Da molti settori impegnati sul campo degli scambi economico-commerciali Italia-Cina sono state evidenziate le contraddizioni con cui Pechino porta avanti queste relazioni (penso a quanto dichiarato l’altro ieri da Coldiretti ad esempio, ma non solo ovviamente): sarà l’adesione italiana alla Bri in grado di cambiare queste pratiche cinesi? L’Italia avrà più potere anche in termini dello sbilancio commerciale sofferto (di cui mi pare si parli non tanto, privilegiando i numeri legati all’export italiano)?

Non penso che le pratiche cinesi cambieranno. Daranno qualche piccolo contentino, ma continueranno a perseguire soprattutto i loro interessi, non avremo regali. Aggiungo per esempio la notizia che la China Construction Communication Company avrà in appalto l’ampliamento del porto di Trieste. Per quanto riguarda il nostro disavanzo commerciale con la Cina, non si capisce quale potere avrebbe l’Italia di aumentare le esportazioni in Cina o di ridurre le importazioni dalla Cina. Se ci fossero obiettivi concreti e misurabili di miglioramento della posizione commerciale italiana, sarebbe almeno evidente se li si raggiunge o no, ma senza obiettivi è un salto nel buio.

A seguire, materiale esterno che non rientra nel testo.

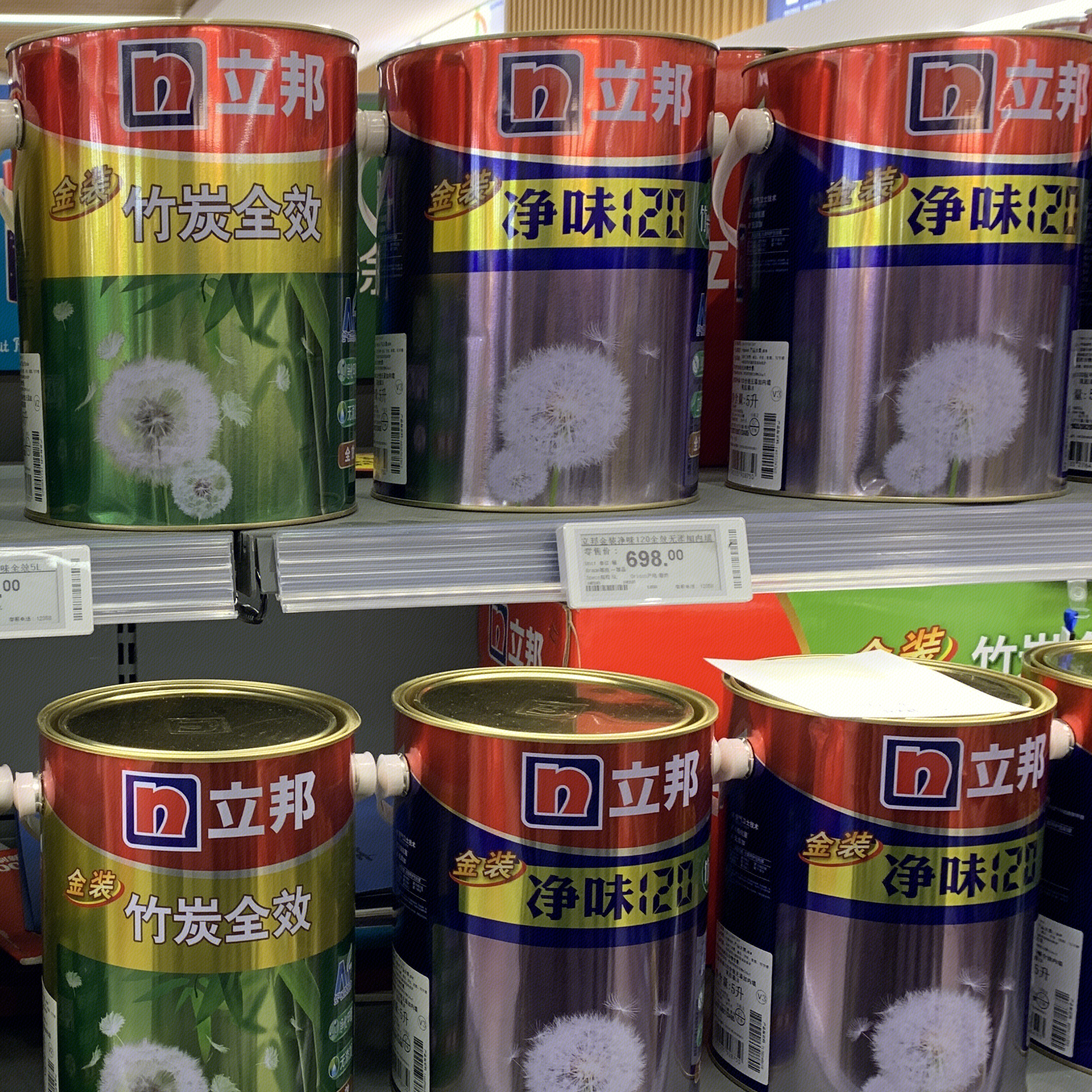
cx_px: 165
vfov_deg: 38.3
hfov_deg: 36.6
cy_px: 609
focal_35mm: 44
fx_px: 1570
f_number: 1.8
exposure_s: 1/70
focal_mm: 4.25
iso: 100
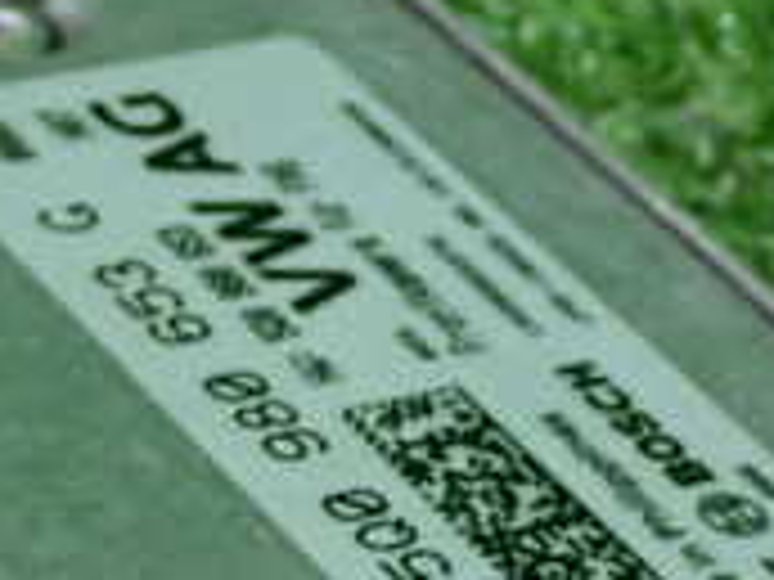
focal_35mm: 202
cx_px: 158
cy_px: 773
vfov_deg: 7.3
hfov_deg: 9.8
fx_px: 4517
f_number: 3.5
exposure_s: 1/60
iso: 500
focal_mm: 10.35
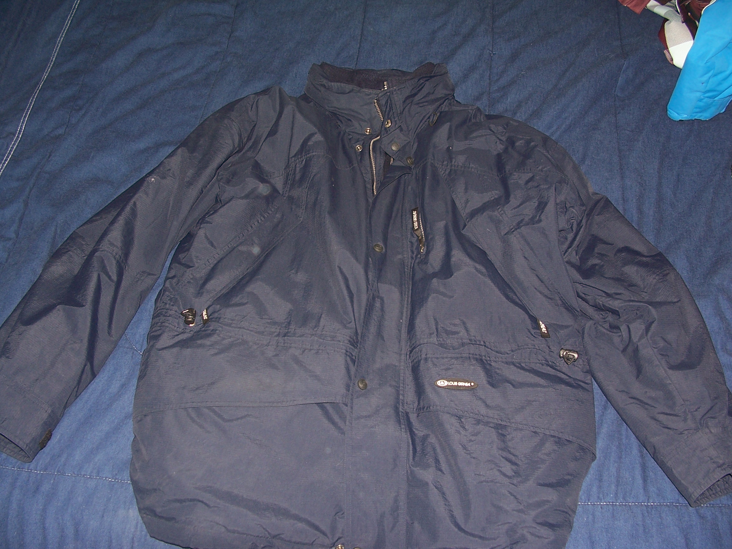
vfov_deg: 40.7
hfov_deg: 52.6
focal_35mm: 35
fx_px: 740
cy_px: 274
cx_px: 366
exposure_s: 1/60
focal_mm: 6
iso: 80
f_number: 2.8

Secondo il governo italiano, l’adesione potrebbe spingere Pechino a muoversi su standard diciamo così “più occidentali”: è possibile che la Cina decida di mettere mano a riforme più profonde? Perché dovrebbe farlo tramite l’Italia, o meglio: l’Italia ha la forza per innescare questo processo?

Di questi aspetti che rappresenterebbero un innalzamento del livello rispetto agli altri già firmati dalla Cina, nel MoU non vi è traccia. Almeno nella bozza circolata non ufficialmente. I detrattori dell’intesa, in Italia e in Europa, sottolineano che il pericolo è piuttosto che l’Italia si esponga alla possibilità di dover accettare standard e pratiche cinesi, invece di poter condividere le proprie.

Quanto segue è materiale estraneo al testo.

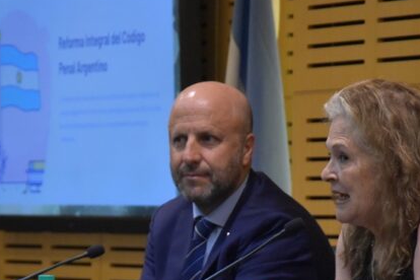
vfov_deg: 4.7
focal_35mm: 292
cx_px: 196
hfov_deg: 7.1
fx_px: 3406
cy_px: 228
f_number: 5.6
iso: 4000
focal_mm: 105
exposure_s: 1/125
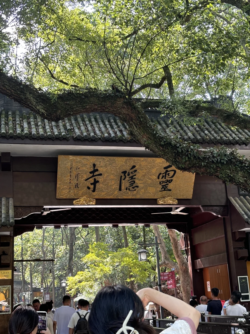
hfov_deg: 28.0
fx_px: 501
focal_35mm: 52
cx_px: 125
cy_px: 167
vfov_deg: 36.8
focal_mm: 5.96
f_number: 1.6
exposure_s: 1/76
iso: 50
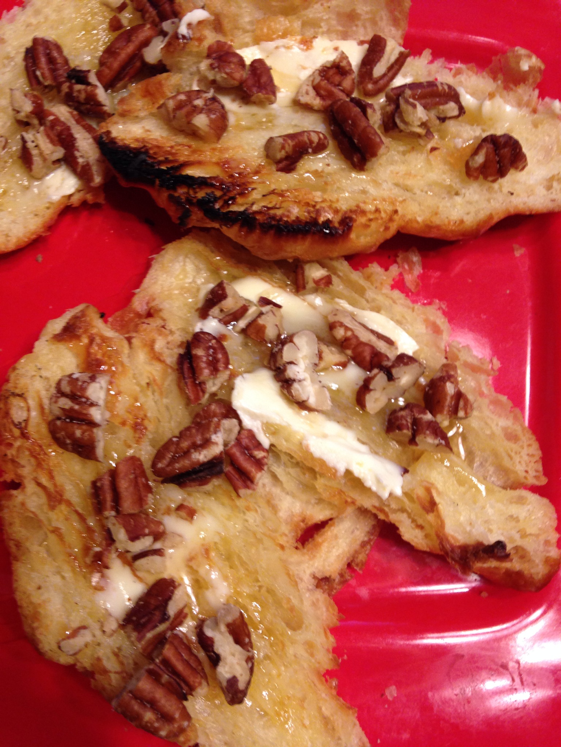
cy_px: 374
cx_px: 280
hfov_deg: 42.9
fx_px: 713
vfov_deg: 55.4
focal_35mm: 33
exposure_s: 1/20
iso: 125
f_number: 2.4
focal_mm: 4.12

Facciamo un’analisi sul rapporto costi/benefici di questa firma per l’Italia?

Questa firma potrebbe portare benefici concreti, se l’Italia mettesse in grande risalto gli asset (per parlare il linguaggio delle imprese, destinatarie dichiarate del MoU) che interessano ai cinesi, dalle infrastrutture ai trasporti (con le doverose limitazioni al controllo cinese di strutture e delle reti), a fronte di vantaggi concreti in termini di sblocco di dossier per far aumentare l’export italiano in Cina o accordi chiari di maggior accesso al mercato cinese. Obiettivi generici di aumento dell’interscambio, tipici del format cinese nei bilaterali, sono invece da evitare nel modo più assoluto, perché danno il via libera implicito a squilibri commerciali ancor più grandi, come sta accadendo in Africa.

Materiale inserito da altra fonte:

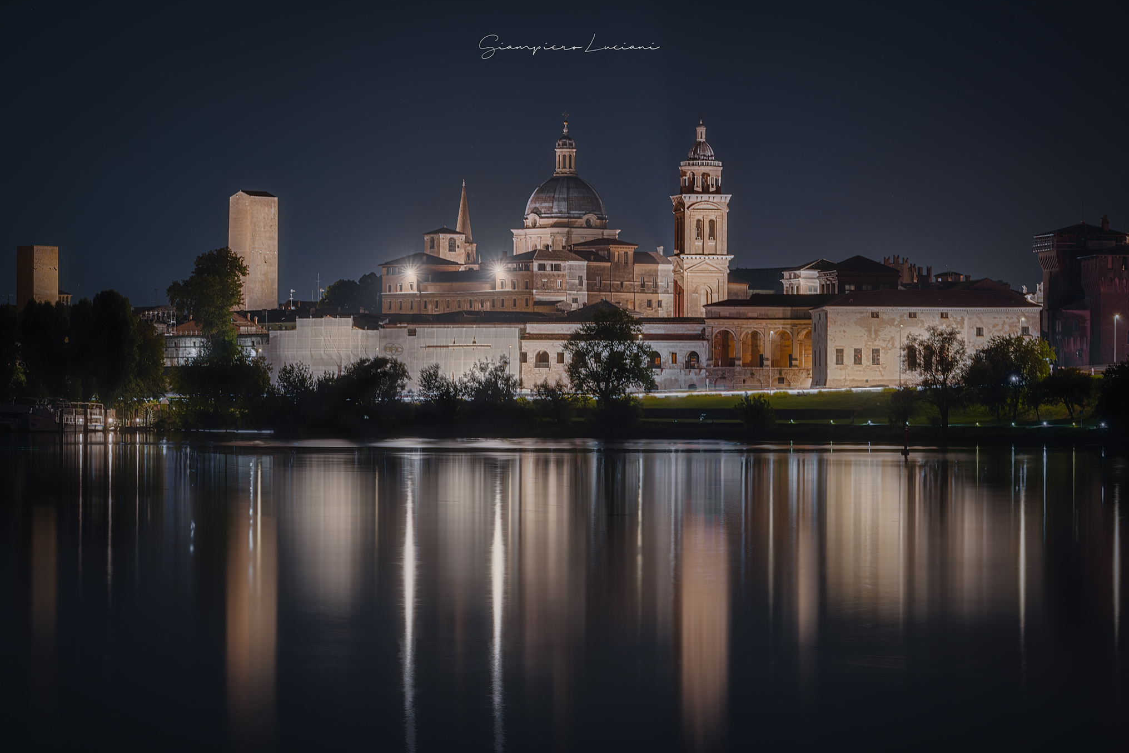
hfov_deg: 16.9
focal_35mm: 121
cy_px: 376
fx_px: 3801
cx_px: 565
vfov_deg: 11.3
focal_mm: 120.2
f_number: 5.6
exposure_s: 30
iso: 200
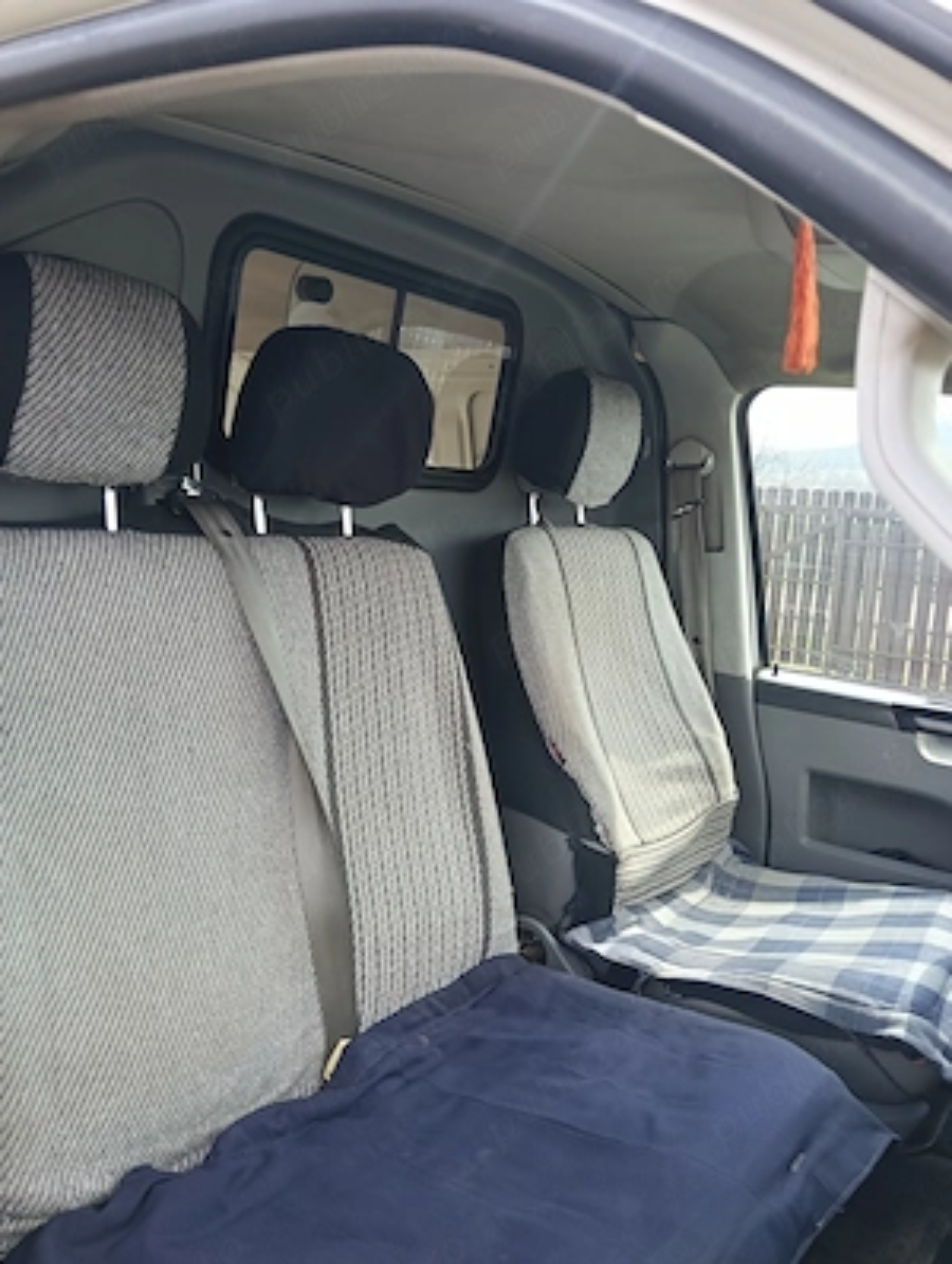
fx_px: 987
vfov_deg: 65.2
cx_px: 476
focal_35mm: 27
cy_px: 632
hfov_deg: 51.5
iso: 100
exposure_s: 1/100
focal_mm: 3.98
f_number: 1.8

Inoltre, tra gli obiettivi vi è quello di attrarre maggiori investimenti cinesi sebbene non greenfield, cioè ex novo (non acquisizioni di imprese italiane) secondo quanto è stato dichiarato. Però non si capisce che convenienza abbiano i cinesi a cambiare un modello rodato (cioè l’acquisizione di imprese italiane con obiettivi di apprendimento tecnologico, oppure di accesso a marchi storici e dall’elevato valore immateriale), se non appunto per investire in attività di nuova costituzione in settori di loro grande interesse, come le infrastrutture e le reti; non di certo in attività in grado di creare occupazione. In questo caso la convenienza italiana, rispetto ai costi in termini di influenza subita, sarebbe limitata al finanziamento, di cui certamente vi è grande necessità, dal momento che in questo momento nessuno (neppure le imprese e i capitali italiani) vuole investire in Italia. Ma queste condizioni ricordano quelle di paesi molto distanti e diversi da noi, come lo Sri Lanka o Gibuti, che hanno accettato e accolto ingenti capitali cinesi proprio per mancanza di capacità attrattiva.